Fowler Packing Co. v. Lanier

Docket Number1:16-cv-00106-DAD-SAB
Decision Date25 May 2023
PartiesFOWLER PACKING COMPANY, INC., Plaintiff, v. DAVID M. LANIER, et al., Defendants.
CourtU.S. District Court — Eastern District of California

ORDER GRANTING PLAINTIFF'S MOTION FOR SUMMARY JUDGMENT AND DENYING DEFENDANTS' MOTION FOR SUMMARY JUDGMENT (DOC. NOS. 62, 64)

This case is before this court following the Ninth Circuit's decision and order of remand issued on December 20, 2016 and its mandate issued on March 28, 2017. (Doc. Nos. 42, 49); Fowler Packing Co., Inc., et al. v. Lanier, et al. 844 F.3d 809 (9th Cir. 2016). Following remand, defendants filed a motion for summary judgment. (Doc. No. 64.) Plaintiff Fowler Packing Company, Inc. (Fowler) also moved for summary judgment in its favor. (Doc. No 62.)[1] Oppositions and replies were filed in connection with the cross-motions, as was an amicus brief on behalf of the class of certified workers in two actions that were then pending before this court. (Doc. Nos. 65, 66, 67, 71, 73, 74.) A hearing on the pending motions was held on November 21, 2017. (Doc. No. 76.) Attorneys David Schwarz and Michael Harbour appeared on behalf of plaintiffs, and California Deputy Attorney Generals Mark Beckington and Thomas Patton appeared on behalf of defendants. Attorney Mario Martinez, counsel for amici curiae, also appeared at that hearing. As will be addressed in more detail below, this court held a further hearing on the pending motions on May 22, 2023. (Doc. No. 108.) For the reasons explained below, the court will deny defendants' motion for summary judgment in its entirety and grant plaintiff Fowler's motion for summary judgment in part.

BACKGROUND

With their cross-motions for summary judgment, the parties submitted a joint statement of stipulated facts in lieu of separate statements of undisputed facts. (Doc. No 62-2.)[2] The facts summarized below are largely derived from the parties' joint statement of stipulated facts as well as additional facts the court has considered as noted.

----------

Written problem 1
Decide whether each statement below agrees with the court order above. Answer yes or no for each, and quote the words of the order that decide it.
(a) A hearing on the pending motions was held on November 21, 2017.
(b) The parties submitted separate statements of undisputed facts with their cross-motions.
(c) The court will grant defendants' motion for summary judgment in part.

----------

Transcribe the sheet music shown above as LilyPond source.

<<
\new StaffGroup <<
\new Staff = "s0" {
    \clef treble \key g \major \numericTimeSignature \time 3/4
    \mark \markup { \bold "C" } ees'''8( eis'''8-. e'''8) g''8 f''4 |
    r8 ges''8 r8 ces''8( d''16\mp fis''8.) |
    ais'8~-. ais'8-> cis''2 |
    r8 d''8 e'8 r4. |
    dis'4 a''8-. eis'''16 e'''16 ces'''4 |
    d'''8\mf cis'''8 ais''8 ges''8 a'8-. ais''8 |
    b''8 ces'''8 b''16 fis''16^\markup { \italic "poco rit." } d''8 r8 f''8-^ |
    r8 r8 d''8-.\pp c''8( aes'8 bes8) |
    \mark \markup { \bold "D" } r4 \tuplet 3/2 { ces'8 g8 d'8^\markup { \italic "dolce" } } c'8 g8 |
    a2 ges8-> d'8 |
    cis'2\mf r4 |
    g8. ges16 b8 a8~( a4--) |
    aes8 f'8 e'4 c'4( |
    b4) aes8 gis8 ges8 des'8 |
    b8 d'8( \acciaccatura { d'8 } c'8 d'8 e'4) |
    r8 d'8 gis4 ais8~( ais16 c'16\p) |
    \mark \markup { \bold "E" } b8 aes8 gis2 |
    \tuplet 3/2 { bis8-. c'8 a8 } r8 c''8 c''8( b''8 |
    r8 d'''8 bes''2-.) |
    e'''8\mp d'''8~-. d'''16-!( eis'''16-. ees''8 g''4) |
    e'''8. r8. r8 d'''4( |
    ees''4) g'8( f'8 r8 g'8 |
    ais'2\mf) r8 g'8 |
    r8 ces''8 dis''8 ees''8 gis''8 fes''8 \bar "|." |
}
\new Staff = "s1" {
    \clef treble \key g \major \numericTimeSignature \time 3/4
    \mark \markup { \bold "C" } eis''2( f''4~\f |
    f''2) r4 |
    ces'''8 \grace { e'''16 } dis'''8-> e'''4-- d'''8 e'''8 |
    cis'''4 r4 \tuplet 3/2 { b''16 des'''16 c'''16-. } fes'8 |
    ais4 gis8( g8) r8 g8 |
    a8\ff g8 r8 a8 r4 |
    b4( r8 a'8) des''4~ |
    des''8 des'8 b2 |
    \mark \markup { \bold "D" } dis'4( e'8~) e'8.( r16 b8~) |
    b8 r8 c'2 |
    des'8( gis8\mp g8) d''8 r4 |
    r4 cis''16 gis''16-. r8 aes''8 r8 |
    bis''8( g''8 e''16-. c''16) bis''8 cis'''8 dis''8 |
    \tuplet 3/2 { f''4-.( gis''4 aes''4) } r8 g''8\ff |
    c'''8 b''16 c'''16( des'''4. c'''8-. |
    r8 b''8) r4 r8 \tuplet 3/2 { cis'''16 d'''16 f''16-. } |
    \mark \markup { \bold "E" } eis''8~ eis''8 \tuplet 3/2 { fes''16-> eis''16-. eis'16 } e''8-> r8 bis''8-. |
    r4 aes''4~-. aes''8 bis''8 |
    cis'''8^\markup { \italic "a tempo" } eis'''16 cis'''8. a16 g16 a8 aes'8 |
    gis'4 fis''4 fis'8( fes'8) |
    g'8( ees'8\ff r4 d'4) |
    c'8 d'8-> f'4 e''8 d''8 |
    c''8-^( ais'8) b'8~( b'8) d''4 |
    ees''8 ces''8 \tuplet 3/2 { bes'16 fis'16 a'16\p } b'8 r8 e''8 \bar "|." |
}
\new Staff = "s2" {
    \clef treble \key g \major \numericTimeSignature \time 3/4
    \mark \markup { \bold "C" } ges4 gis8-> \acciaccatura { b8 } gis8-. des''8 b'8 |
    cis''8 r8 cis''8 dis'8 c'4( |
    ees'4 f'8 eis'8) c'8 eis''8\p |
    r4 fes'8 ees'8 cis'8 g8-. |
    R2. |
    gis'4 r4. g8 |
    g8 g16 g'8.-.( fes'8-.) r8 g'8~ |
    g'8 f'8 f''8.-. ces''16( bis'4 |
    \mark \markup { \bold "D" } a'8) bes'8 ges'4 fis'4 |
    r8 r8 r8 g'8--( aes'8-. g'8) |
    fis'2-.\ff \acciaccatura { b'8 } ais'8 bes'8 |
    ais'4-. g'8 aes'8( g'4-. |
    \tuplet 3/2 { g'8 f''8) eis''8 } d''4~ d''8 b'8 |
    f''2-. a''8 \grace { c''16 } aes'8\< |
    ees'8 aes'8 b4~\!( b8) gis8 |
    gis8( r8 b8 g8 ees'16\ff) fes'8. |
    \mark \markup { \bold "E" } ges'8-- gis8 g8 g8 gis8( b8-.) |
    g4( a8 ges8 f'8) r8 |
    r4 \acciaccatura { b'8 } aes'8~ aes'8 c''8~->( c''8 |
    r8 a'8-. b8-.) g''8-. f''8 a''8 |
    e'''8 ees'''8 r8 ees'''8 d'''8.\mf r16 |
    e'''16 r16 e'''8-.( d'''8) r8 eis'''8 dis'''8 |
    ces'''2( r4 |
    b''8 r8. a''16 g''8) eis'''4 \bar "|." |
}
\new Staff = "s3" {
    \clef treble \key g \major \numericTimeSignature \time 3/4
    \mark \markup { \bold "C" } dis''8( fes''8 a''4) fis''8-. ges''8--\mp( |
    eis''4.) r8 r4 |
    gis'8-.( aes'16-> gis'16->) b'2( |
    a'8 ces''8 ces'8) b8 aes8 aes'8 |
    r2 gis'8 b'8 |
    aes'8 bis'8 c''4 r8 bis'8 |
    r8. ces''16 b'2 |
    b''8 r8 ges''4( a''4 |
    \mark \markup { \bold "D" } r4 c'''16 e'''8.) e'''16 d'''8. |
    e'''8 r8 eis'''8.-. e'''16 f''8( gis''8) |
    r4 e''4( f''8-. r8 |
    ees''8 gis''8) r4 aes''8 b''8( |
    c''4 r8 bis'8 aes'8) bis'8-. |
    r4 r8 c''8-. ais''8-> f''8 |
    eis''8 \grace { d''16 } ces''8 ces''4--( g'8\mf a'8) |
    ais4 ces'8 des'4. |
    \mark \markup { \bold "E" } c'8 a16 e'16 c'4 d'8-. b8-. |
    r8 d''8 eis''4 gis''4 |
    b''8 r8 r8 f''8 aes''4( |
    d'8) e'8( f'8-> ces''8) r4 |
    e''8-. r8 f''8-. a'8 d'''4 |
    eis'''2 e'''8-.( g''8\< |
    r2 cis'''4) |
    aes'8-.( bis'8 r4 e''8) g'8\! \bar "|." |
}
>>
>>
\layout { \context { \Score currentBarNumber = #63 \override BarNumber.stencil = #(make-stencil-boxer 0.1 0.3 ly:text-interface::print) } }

----------

Written problem 2
Collect every line in the rows above that contains the word "italic". Case counts.

Written reply 1
(a) Yes: "A hearing on the pending motions was held on November 21, 2017."
(b) No: "the parties submitted a joint statement of stipulated facts in lieu of separate statements of undisputed facts."
(c) No: "the court will deny defendants' motion for summary judgment in its entirety and grant plaintiff Fowler's motion for summary judgment in part."

Written reply 2
    b''8 ces'''8 b''16 fis''16^\markup { \italic "poco rit." } d''8 r8 f''8-^ |
    \mark \markup { \bold "D" } r4 \tuplet 3/2 { ces'8 g8 d'8^\markup { \italic "dolce" } } c'8 g8 |
    cis'''8^\markup { \italic "a tempo" } eis'''16 cis'''8. a16 g16 a8 aes'8 |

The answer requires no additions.